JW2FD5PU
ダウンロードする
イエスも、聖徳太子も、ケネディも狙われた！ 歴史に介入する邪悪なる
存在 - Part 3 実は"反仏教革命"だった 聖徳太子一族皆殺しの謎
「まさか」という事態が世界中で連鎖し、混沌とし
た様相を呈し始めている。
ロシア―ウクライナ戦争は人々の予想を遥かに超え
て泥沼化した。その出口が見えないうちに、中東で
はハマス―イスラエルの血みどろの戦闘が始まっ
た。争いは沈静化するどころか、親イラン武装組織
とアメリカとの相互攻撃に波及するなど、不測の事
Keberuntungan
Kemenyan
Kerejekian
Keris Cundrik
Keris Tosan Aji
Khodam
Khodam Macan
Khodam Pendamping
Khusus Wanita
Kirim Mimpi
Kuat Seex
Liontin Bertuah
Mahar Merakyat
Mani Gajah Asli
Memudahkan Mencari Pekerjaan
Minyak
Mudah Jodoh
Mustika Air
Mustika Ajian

§ §

== Exercise description ==
All lines in the listing above between the line with "た。争いは沈静化するどころか、親イラン武装組織" and the line with "Memudahkan Mencari Pekerjaan", inclusive, should be set down exactly, and no line outside that range.

== Output for this task ==
た。争いは沈静化するどころか、親イラン武装組織
とアメリカとの相互攻撃に波及するなど、不測の事
Keberuntungan
Kemenyan
Kerejekian
Keris Cundrik
Keris Tosan Aji
Khodam
Khodam Macan
Khodam Pendamping
Khusus Wanita
Kirim Mimpi
Kuat Seex
Liontin Bertuah
Mahar Merakyat
Mani Gajah Asli
Memudahkan Mencari Pekerjaan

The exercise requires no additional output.